EDITORIAL: Black Panther blackout

New reports raise stakes on voter-intimidation case

The U.S. Commission on Civil Rights votes tomorrow on its report regarding the Black Panther voter-intimidation case. The Obama administration’s malfeasance in this scandal is becoming impossible to avoid - even for the White House’s most reliable defenders.

After 17 months of averting its eyes, The Washington Post finally ran a major front-page feature on the controversy on Saturday. Three current Justice Department lawyers told the Post that whistleblowers J. Christian Adams and Christopher Coates are accurate in stating that anybody who tries to enforce civil rights laws in a race-neutral fashion will be ostracized, criticized and denied promotions because leaders at Justice believe “it is not the voting section’s job to protect white voters.” One senior official confirmed and even defended that view.

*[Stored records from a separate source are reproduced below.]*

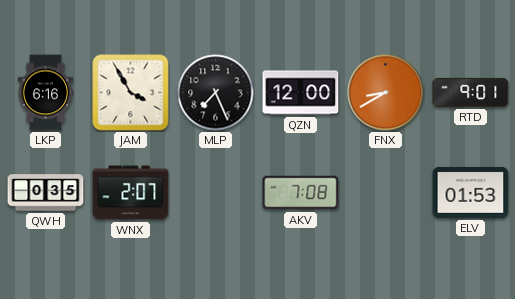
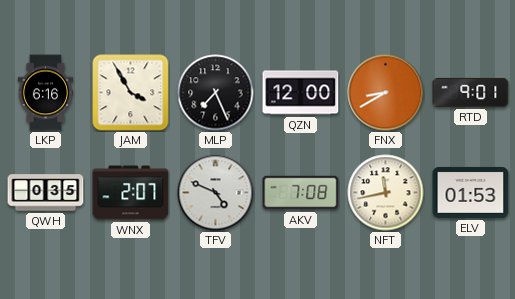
TFV: none -> 4:49
NFT: none -> 11:43
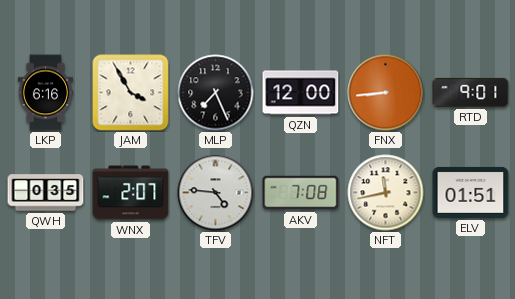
FNX: 8:40 -> 8:44
TFV: 4:49 -> 4:46
ELV: 01:53 -> 01:51
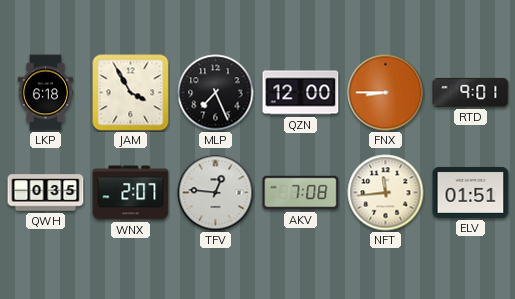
LKP: 6:16 -> 6:18
FNX: 8:44 -> 8:45
TFV: 4:46 -> 12:46
NFT: 11:43 -> 11:44
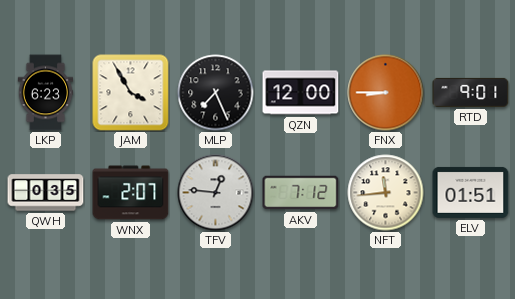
LKP: 6:18 -> 6:23
AKV: 7:08 -> 7:12
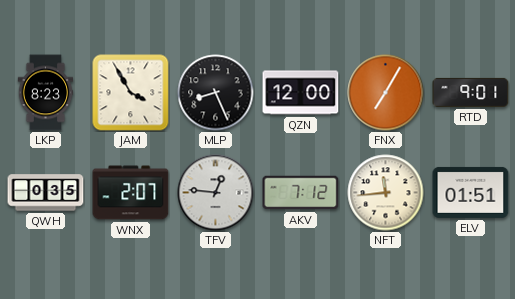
LKP: 6:23 -> 8:23
MLP: 7:26 -> 8:26
FNX: 8:45 -> 7:05
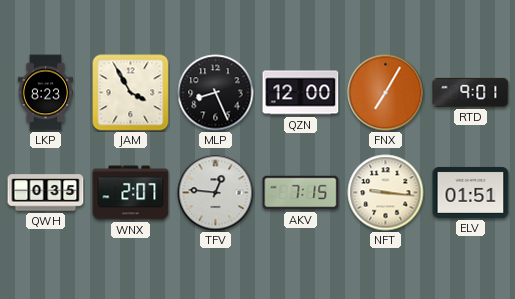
AKV: 7:12 -> 7:15
NFT: 11:44 -> 9:16
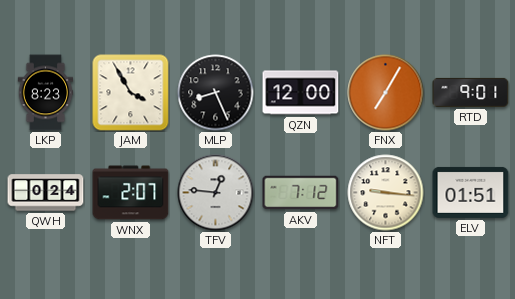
QWH: 0:35 -> 0:24
AKV: 7:15 -> 7:12
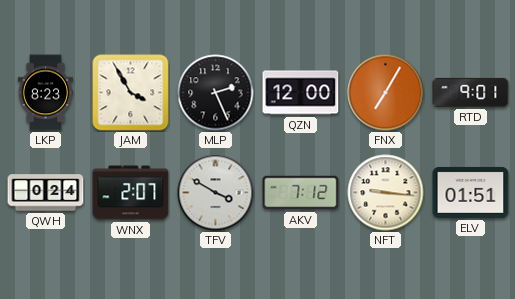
MLP: 8:26 -> 2:26
TFV: 12:46 -> 3:50
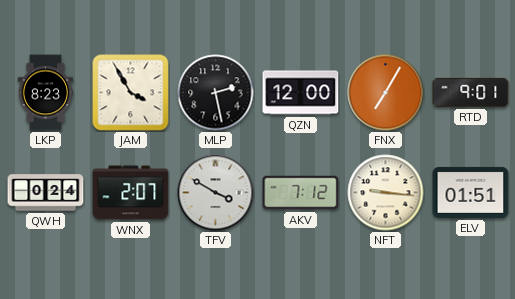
MLP: 2:26 -> 2:28
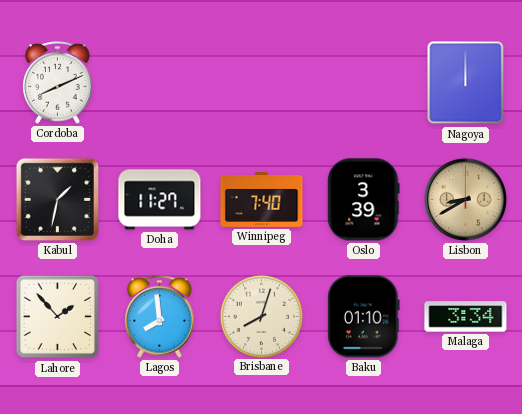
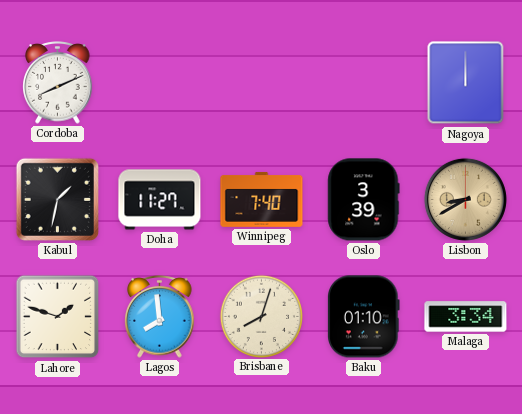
Lahore: 1:53 -> 1:48
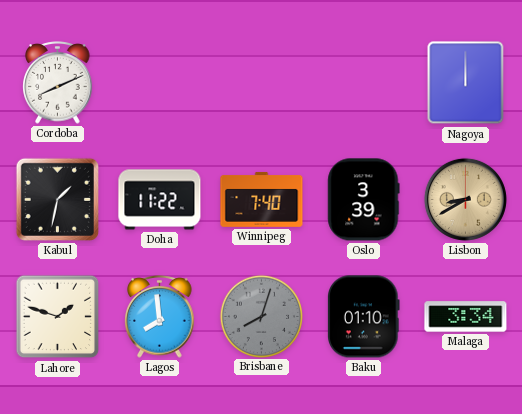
Doha: 11:27 -> 11:22
Brisbane dial: cream -> grey
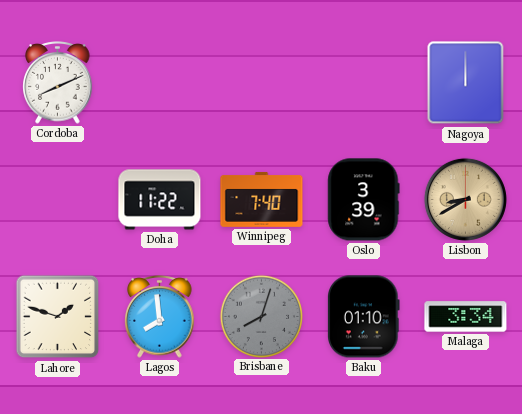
Kabul: 1:32 -> none
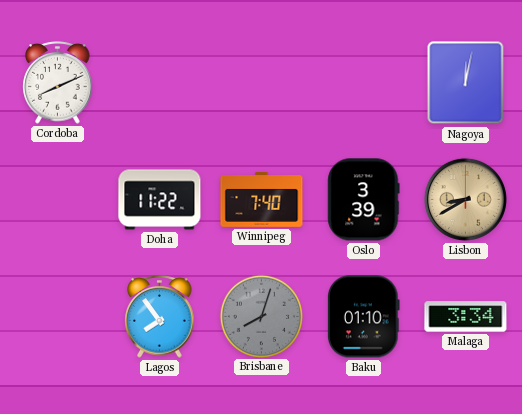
Nagoya: 12:00 -> 12:02
Lahore: 1:48 -> none
Lagos: 7:59 -> 7:54
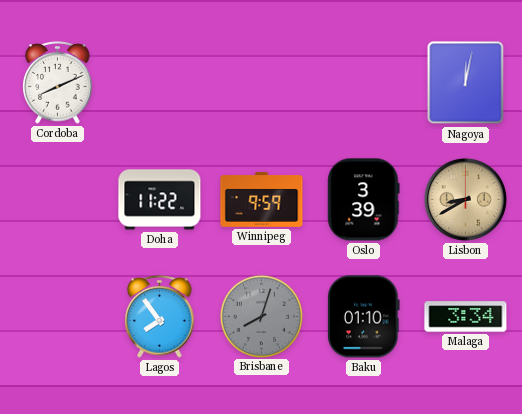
Winnipeg: 7:40 -> 9:59
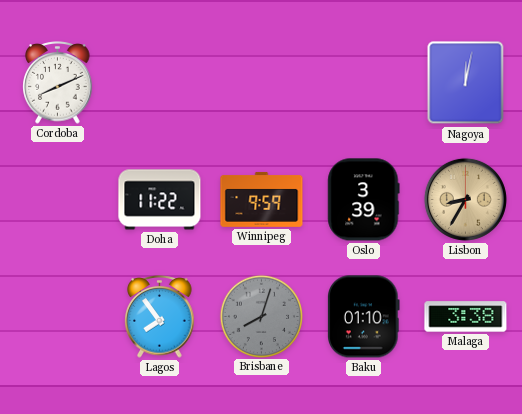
Lisbon: 8:40 -> 8:35
Malaga: 3:34 -> 3:38
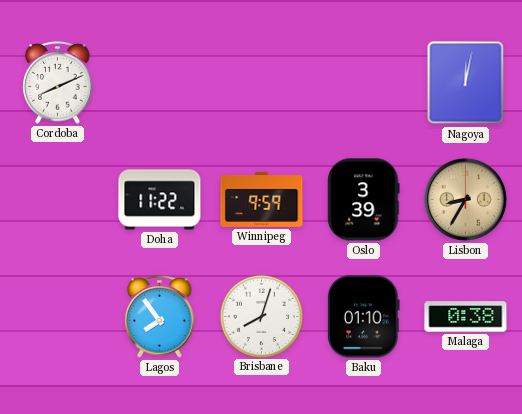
Brisbane dial: grey -> white
Malaga: 3:38 -> 0:38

While the left has tried to demonize Mr. Adams as a conservative hit man, several current Justice officials admitted Mr. Adams performed his work admirably when he was a civil rights attorney for the department. This gives added credence to the whistleblowers’ assertions that the Obama administration dispenses race-based justice, a charge backed up by the facts in the New Black Panther Party case. Consider the elements:

c The Black Panthers caught on videotape intimidating voters both have convictions for assault. One used a club - much like the one brandished on Election Day - to hospitalize a victim with a serious head injury.

c Political interference in the ongoing prosecution is obvious. Federal prosecutors already had won the Panther case before Obama appointees at Justice dismissed it.

c Justice has made extravagant claims of “privileges” from divulging otherwise public information. In one never-before-known form of exemption from public transparency, the administration is claiming “deliberative process” privilege for discussions that occurred after decisions were made. As a legal argument, that’s nonsensical.

c There has been a persistent failure by Justice officials to honor legal subpoenas issued by an independent governmental commission. By law, all federal departments “shall” honor subpoenas from the U.S. Commission on Civil Rights. Yet the Justice Department is defying the commission and likewise continues to ignore repeated inquiries from respected congressmen.

c Obama officials claimed repeatedly that political appointees played no role in dropping the Black Panther case. An e-mail log proves otherwise.

c A timeline of White House meetings lends credence to the idea that the White House interfered. For example, Associate Attorney General Thomas J. Perrelli made a series of visits to 1600 Pennsylvania Ave. that corresponded exactly with major developments in the case - but he almost never visited the White House otherwise.

The Civil Rights Commission’s vote tomorrow is largely a ruling on the Obama administration’s attempts to evade justice. Despite all the stonewalling, there’s little doubt Attorney General Eric H. Holder Jr.’s department made race-based decisions in this race-based conflict.